▸ Exercise details:
Below is a listing. Set down exactly the lines from the one containing "image showing moderate" through the one containing "photomicrograph reveals low-grade", both ends included, and leave out the rest.

▸ Source records:
- - - -
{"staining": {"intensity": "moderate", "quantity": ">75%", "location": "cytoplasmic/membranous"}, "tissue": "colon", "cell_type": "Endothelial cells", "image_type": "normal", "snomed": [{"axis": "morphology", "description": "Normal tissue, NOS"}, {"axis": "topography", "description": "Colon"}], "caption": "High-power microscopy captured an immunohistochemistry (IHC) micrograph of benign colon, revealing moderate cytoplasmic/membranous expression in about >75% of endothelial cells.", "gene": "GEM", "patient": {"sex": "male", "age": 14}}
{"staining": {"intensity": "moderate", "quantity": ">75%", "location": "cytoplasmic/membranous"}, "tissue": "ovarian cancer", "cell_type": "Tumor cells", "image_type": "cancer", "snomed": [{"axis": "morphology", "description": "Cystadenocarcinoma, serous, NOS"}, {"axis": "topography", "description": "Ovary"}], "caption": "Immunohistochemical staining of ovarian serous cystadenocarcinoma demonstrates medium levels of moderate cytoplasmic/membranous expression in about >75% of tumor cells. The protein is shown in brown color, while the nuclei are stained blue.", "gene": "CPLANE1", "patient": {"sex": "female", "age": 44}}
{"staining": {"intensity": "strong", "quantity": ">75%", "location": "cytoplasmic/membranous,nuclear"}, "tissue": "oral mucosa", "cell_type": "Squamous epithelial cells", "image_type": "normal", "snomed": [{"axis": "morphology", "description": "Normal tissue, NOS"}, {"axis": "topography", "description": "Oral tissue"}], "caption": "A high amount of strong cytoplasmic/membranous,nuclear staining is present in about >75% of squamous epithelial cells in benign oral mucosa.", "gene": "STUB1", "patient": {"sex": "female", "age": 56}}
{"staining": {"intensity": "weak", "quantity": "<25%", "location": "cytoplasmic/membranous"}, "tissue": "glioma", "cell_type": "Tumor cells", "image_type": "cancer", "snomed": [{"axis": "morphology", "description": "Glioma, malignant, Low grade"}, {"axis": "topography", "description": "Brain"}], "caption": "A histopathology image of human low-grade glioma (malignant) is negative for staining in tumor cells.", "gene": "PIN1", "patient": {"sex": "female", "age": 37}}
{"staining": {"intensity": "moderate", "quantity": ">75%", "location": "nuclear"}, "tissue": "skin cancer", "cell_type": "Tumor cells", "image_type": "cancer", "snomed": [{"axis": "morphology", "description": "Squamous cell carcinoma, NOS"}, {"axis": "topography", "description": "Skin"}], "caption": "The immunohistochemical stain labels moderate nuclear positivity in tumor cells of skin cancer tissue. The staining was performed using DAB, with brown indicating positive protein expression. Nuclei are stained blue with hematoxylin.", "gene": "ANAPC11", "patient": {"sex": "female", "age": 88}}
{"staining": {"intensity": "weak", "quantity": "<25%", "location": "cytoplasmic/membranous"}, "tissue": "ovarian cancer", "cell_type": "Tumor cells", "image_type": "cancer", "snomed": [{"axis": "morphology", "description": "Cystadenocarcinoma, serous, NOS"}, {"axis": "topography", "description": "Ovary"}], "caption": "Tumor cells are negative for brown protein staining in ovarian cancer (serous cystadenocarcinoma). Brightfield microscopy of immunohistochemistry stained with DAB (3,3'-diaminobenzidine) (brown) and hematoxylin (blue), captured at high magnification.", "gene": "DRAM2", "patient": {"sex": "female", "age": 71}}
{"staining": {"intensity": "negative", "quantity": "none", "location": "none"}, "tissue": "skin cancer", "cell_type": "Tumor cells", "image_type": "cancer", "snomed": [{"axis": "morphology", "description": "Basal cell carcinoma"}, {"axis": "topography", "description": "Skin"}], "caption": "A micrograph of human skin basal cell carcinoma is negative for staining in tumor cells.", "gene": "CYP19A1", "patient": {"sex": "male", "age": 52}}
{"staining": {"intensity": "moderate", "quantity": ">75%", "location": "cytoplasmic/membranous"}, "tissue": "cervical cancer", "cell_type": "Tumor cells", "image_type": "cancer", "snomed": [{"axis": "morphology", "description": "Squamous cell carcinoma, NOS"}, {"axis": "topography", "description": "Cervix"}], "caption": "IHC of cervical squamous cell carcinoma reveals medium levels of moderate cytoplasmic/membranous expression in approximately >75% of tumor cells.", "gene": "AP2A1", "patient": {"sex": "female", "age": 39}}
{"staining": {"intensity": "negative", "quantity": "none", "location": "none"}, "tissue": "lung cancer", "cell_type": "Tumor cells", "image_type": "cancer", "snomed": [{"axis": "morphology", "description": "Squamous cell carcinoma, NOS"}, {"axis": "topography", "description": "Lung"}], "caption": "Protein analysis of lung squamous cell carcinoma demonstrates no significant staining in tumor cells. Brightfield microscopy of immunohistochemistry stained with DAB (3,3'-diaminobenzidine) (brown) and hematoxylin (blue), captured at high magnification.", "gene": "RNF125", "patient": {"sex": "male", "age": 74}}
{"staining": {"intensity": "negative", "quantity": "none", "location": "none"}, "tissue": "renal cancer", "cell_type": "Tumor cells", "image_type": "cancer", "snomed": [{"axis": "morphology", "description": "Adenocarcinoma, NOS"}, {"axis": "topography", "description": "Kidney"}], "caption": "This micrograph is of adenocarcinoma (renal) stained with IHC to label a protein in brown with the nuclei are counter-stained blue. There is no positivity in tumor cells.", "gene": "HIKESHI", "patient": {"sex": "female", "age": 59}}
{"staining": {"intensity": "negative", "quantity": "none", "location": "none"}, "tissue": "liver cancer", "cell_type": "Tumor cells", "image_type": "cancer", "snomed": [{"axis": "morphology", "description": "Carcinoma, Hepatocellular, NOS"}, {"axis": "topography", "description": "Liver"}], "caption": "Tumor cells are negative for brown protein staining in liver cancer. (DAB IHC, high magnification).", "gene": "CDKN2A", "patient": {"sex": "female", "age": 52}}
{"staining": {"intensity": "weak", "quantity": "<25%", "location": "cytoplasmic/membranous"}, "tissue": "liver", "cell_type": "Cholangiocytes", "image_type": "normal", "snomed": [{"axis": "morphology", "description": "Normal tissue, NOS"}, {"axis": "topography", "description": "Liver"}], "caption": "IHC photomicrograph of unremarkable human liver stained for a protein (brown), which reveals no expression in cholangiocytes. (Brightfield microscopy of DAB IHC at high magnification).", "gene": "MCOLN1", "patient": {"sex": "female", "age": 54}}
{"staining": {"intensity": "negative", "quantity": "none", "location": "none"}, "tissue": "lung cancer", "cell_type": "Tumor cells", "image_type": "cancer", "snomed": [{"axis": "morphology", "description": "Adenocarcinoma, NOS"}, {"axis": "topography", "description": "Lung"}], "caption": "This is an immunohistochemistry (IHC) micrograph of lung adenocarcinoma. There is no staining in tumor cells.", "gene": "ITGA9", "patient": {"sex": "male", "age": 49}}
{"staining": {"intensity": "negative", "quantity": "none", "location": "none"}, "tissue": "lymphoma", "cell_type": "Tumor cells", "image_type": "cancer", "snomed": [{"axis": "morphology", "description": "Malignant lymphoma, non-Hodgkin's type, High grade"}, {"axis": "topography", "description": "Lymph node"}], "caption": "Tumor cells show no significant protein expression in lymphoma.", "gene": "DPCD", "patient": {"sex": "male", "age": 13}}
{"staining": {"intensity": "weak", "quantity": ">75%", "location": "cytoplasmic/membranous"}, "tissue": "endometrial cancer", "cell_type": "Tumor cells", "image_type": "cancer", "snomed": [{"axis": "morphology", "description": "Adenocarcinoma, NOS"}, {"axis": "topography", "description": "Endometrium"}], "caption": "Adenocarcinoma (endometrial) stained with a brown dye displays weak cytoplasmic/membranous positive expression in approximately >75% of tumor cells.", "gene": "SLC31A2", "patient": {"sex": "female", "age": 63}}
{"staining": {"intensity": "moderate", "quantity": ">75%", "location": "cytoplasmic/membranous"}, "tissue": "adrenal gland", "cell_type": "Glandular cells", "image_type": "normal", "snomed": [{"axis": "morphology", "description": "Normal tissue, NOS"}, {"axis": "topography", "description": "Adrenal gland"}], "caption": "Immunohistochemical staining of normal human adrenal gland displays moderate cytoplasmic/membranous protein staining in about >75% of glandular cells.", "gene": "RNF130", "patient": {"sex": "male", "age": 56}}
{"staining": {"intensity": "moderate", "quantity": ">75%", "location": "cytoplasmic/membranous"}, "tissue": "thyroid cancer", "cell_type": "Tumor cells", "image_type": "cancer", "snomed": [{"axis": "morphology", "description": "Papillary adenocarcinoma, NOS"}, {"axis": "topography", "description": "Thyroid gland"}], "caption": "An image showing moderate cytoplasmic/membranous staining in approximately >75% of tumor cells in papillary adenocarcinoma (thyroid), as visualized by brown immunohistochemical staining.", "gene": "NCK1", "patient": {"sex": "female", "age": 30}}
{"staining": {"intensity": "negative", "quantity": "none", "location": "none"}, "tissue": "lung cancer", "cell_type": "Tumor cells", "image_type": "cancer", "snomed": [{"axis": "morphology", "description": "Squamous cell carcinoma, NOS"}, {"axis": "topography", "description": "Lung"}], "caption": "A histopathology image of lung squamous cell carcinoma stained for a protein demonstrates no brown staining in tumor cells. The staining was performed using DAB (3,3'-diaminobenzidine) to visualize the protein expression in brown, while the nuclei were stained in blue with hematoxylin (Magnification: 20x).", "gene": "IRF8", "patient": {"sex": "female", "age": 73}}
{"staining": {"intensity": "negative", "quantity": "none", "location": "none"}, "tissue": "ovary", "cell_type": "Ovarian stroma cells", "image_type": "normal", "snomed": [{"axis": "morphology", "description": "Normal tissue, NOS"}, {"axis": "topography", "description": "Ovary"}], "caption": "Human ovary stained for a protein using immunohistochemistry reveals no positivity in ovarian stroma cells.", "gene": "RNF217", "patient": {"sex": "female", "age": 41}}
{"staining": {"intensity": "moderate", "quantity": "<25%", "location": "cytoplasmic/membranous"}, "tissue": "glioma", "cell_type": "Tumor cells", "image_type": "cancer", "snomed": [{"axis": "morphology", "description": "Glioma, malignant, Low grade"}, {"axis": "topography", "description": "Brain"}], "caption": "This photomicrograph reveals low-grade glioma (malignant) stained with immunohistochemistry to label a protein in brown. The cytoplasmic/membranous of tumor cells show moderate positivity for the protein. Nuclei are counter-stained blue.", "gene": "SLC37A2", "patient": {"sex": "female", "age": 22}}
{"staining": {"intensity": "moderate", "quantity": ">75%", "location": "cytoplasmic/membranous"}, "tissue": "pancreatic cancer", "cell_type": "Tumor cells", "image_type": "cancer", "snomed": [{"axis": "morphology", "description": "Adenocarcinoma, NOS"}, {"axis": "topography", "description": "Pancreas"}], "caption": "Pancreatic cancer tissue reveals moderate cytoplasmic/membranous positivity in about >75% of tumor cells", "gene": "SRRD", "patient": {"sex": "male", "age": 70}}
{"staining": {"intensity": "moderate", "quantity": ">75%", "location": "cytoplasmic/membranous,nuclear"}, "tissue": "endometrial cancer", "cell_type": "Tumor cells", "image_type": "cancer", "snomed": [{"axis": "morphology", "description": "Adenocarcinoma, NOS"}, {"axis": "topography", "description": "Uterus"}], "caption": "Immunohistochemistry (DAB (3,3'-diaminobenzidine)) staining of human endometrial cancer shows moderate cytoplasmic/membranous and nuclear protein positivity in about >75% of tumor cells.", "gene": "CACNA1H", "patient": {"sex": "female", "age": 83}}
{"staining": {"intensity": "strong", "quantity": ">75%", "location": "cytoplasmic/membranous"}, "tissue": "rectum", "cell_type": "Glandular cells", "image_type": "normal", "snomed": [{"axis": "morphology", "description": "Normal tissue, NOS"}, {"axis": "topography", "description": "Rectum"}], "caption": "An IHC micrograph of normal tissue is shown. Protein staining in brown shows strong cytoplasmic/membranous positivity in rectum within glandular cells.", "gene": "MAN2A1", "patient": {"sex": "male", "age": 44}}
- - - -
▸ Your solution:
{"staining": {"intensity": "moderate", "quantity": ">75%", "location": "cytoplasmic/membranous"}, "tissue": "thyroid cancer", "cell_type": "Tumor cells", "image_type": "cancer", "snomed": [{"axis": "morphology", "description": "Papillary adenocarcinoma, NOS"}, {"axis": "topography", "description": "Thyroid gland"}], "caption": "An image showing moderate cytoplasmic/membranous staining in approximately >75% of tumor cells in papillary adenocarcinoma (thyroid), as visualized by brown immunohistochemical staining.", "gene": "NCK1", "patient": {"sex": "female", "age": 30}}
{"staining": {"intensity": "negative", "quantity": "none", "location": "none"}, "tissue": "lung cancer", "cell_type": "Tumor cells", "image_type": "cancer", "snomed": [{"axis": "morphology", "description": "Squamous cell carcinoma, NOS"}, {"axis": "topography", "description": "Lung"}], "caption": "A histopathology image of lung squamous cell carcinoma stained for a protein demonstrates no brown staining in tumor cells. The staining was performed using DAB (3,3'-diaminobenzidine) to visualize the protein expression in brown, while the nuclei were stained in blue with hematoxylin (Magnification: 20x).", "gene": "IRF8", "patient": {"sex": "female", "age": 73}}
{"staining": {"intensity": "negative", "quantity": "none", "location": "none"}, "tissue": "ovary", "cell_type": "Ovarian stroma cells", "image_type": "normal", "snomed": [{"axis": "morphology", "description": "Normal tissue, NOS"}, {"axis": "topography", "description": "Ovary"}], "caption": "Human ovary stained for a protein using immunohistochemistry reveals no positivity in ovarian stroma cells.", "gene": "RNF217", "patient": {"sex": "female", "age": 41}}
{"staining": {"intensity": "moderate", "quantity": "<25%", "location": "cytoplasmic/membranous"}, "tissue": "glioma", "cell_type": "Tumor cells", "image_type": "cancer", "snomed": [{"axis": "morphology", "description": "Glioma, malignant, Low grade"}, {"axis": "topography", "description": "Brain"}], "caption": "This photomicrograph reveals low-grade glioma (malignant) stained with immunohistochemistry to label a protein in brown. The cytoplasmic/membranous of tumor cells show moderate positivity for the protein. Nuclei are counter-stained blue.", "gene": "SLC37A2", "patient": {"sex": "female", "age": 22}}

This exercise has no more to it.